OBJETIVO DO EXERCÍCIO
Retome a notícia sobre o envolvimento de agentes da polícia em raptos em Moçambique e dê-lhe continuidade a partir da última frase apresentada.

TEXTO FORNECIDO

++++++++++

O ministro da Defesa Nacional, Cristóvão Chume, revelou no parlamento, nesta quarta-feira (10), que a fragilidade dos mecanismos de recrutamento para as fileiras da Polícia da República de Moçambique pode estar no centro do envolvimento de agentes da PRM em esquemas de rapto registados no país em 2025.
Moçambique registou dez casos de rapto entre Janeiro e Dezembro, dos quais sete ocorreram na cidade de Maputo, dois na província de Maputo e um em Gaza. As autoridades já esclareceram nove dos dez casos, resultando na detenção de 18 suspeitos, todos de nacionalidade moçambicana e desmantelados os respectivos cativeiros. Um caso ainda continua em investigação por parte das autoridades.
Segundo Chume, as investigações apontam para a existência de agentes infiltrados que, contrariando o seu juramento, têm recorrido à utilização indevida de armamento policial, chegando mesmo a alugar armas a grupos criminosos. Esta prática, de acordo com palavras do titular da pasta de defesa, fortalece a acção dos malfeitores e expande as redes de rapto e tantos outros tipos legais de crimes no país.

++++++++++

AMOSTRA DOS DADOS
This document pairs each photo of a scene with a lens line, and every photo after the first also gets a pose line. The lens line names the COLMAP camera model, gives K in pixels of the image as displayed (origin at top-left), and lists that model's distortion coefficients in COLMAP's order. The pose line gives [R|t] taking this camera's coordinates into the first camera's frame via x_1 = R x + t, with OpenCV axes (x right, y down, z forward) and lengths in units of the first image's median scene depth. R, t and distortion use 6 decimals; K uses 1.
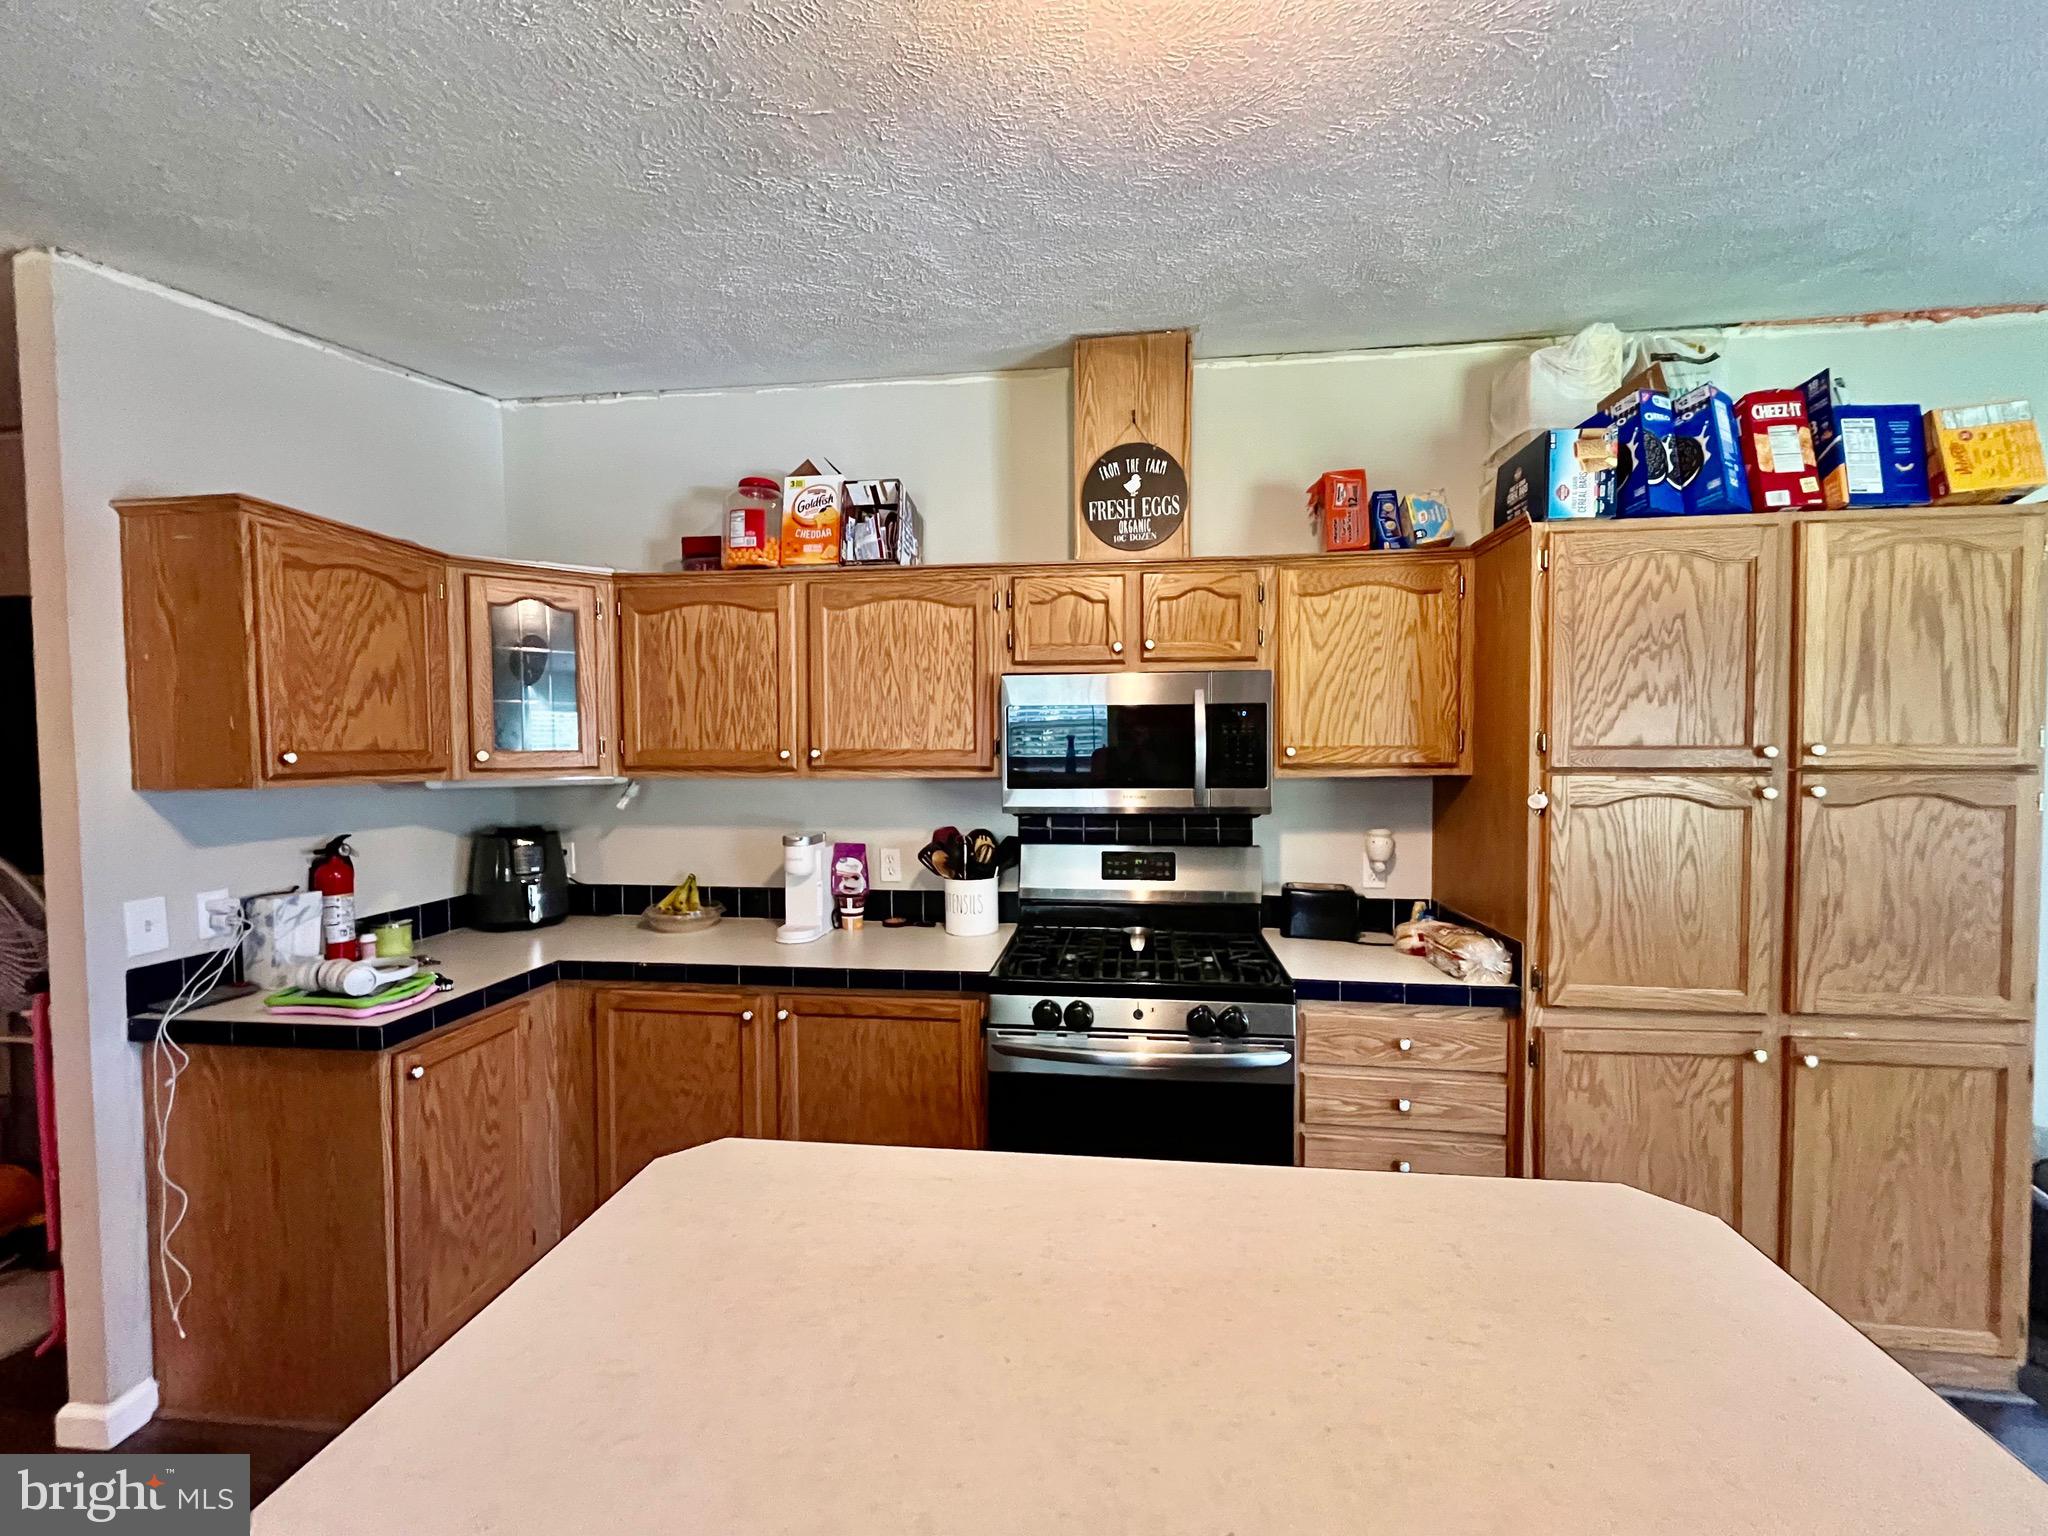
lens RADIAL K [[827.9, 0, 1026.4], [0, 827.9, 767.3], [0, 0, 1]] dist [-0.003767, 0.000371]
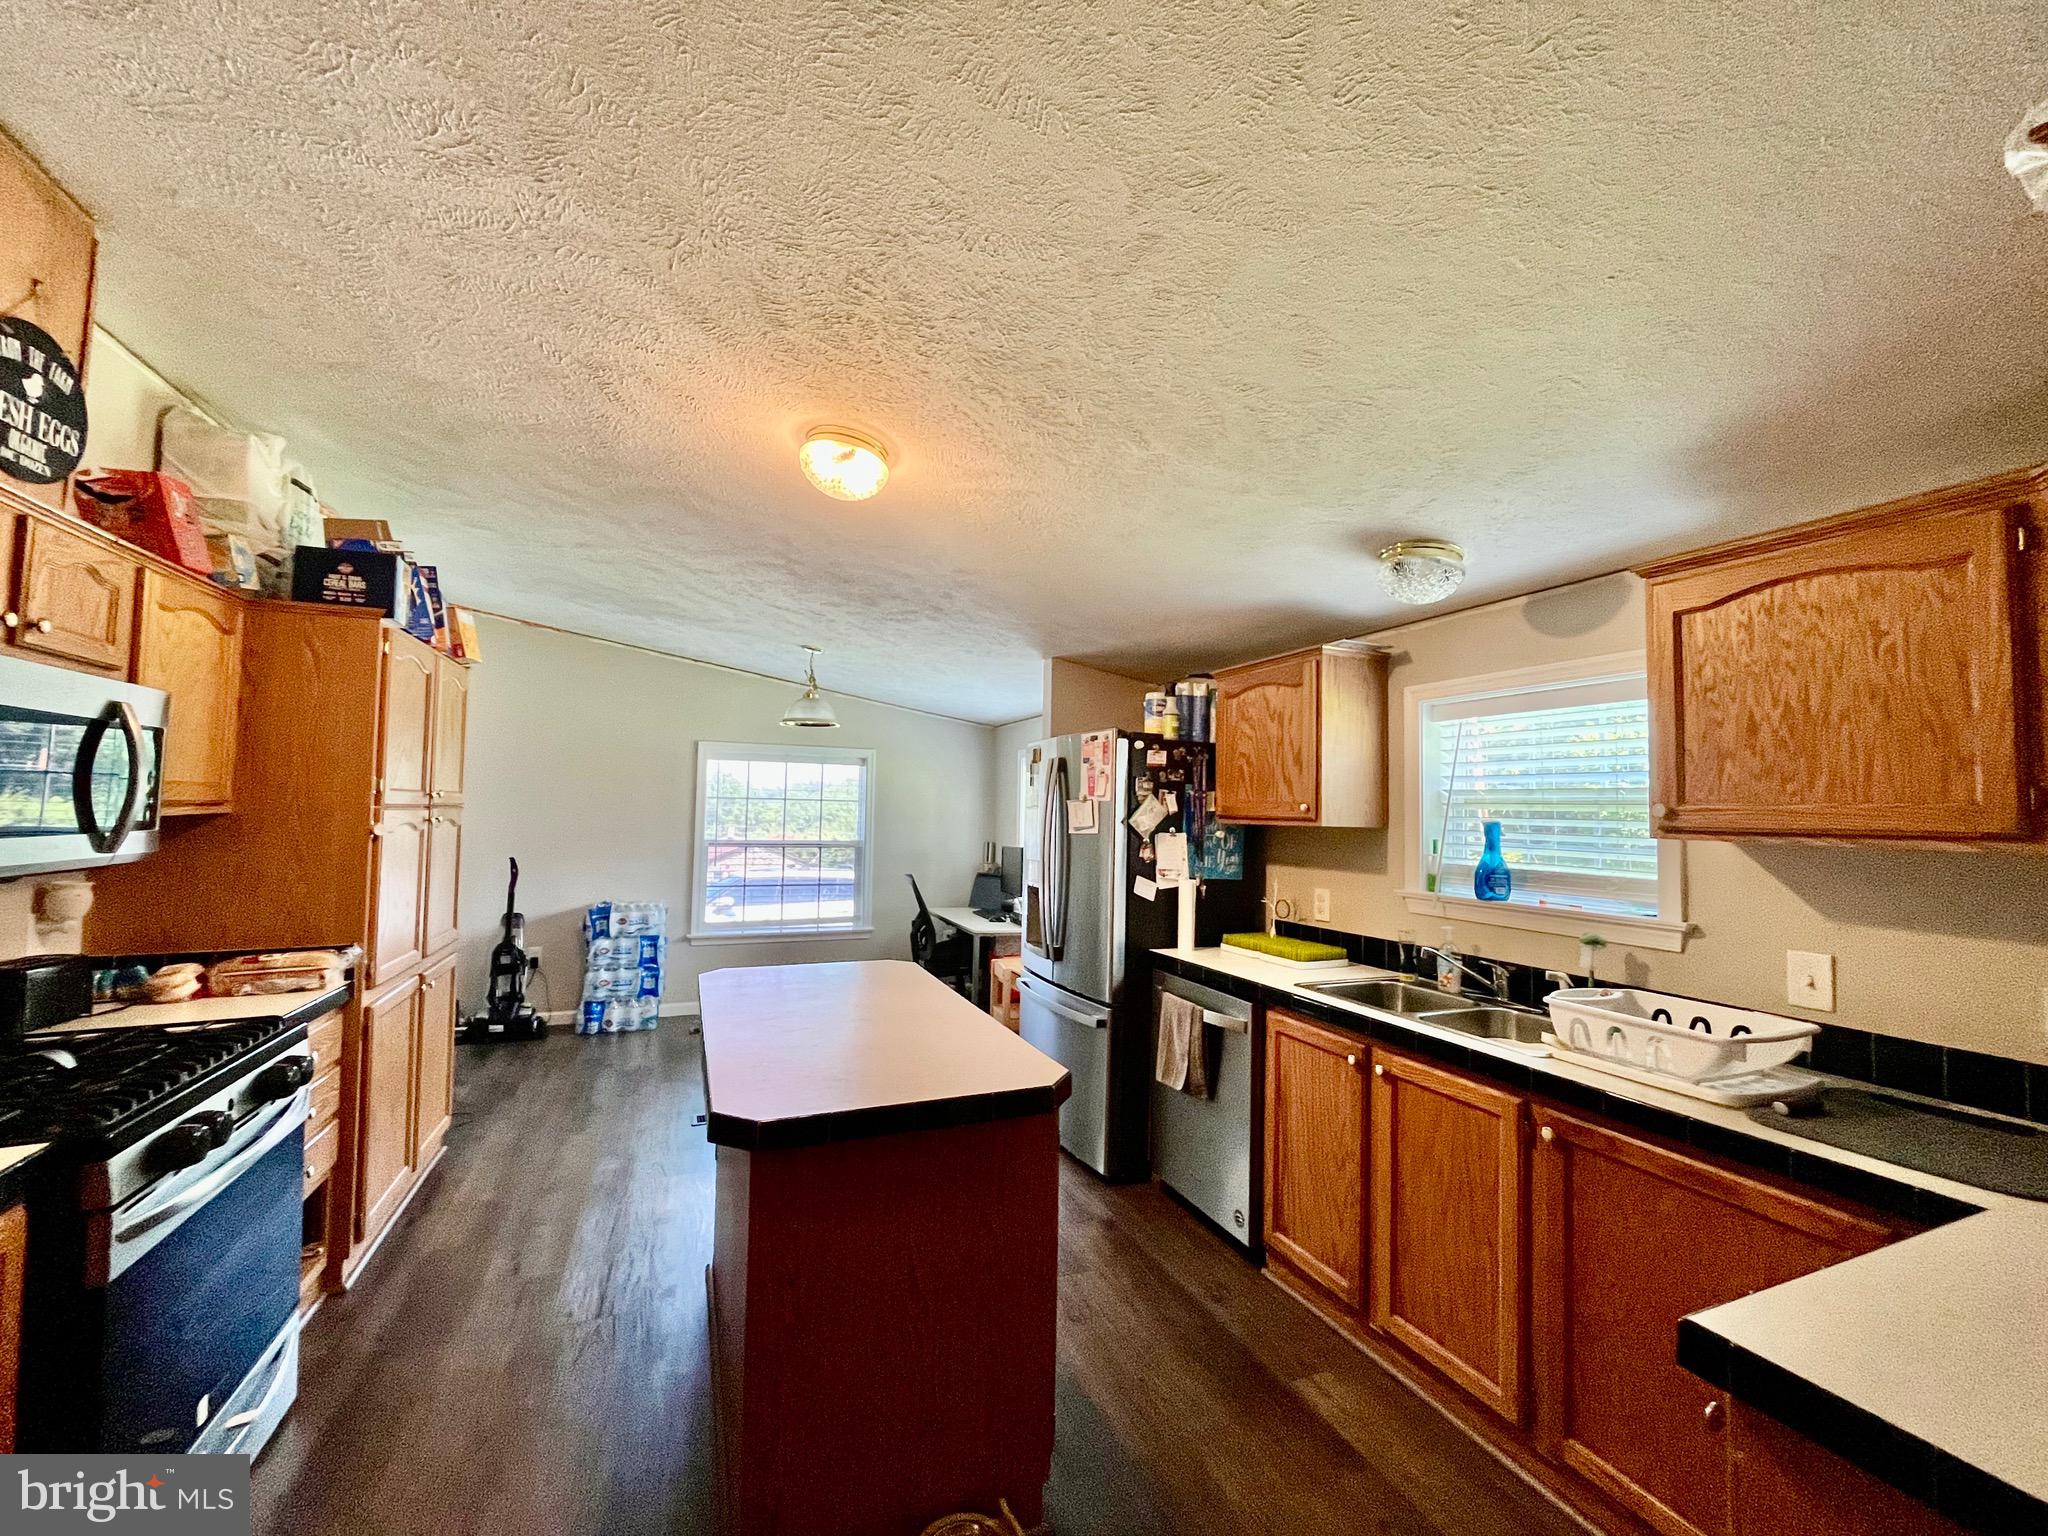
lens RADIAL K [[827.9, 0, 1024.3], [0, 827.9, 771.6], [0, 0, 1]] dist [-0.003767, 0.000371]
pose [[-0.491519, 0.042235, 0.869842, -0.847818], [0.017735, 0.999102, -0.038489, 0.014625], [-0.870686, -0.003492, -0.491827, 0.625124]]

++++++++++

ESPAÇO DE RESPOSTA
O ministro foi contundente ao afirmar que a origem do problema pode residir nos processos paralelos e clandestinos de recrutamento, que abrem espaço para a corrupção e permitem a entrada de indivíduos sem perfil adequado para servir nas forças de defesa e segurança.
Face ao contexto, o Governo compromete-se a reforçar a supervisão, reestruturar os mecanismos de ingresso às fileiras e impor maior rigor nos processos internos, de forma a eliminar infiltrações e restaurar a credibilidade das instituições de segurança pública.
Cristóvão Chume, Ministro da Defesa Nacional, falava na manhã desta quarta-feira dez de dezembro, na Assembleia da Republica.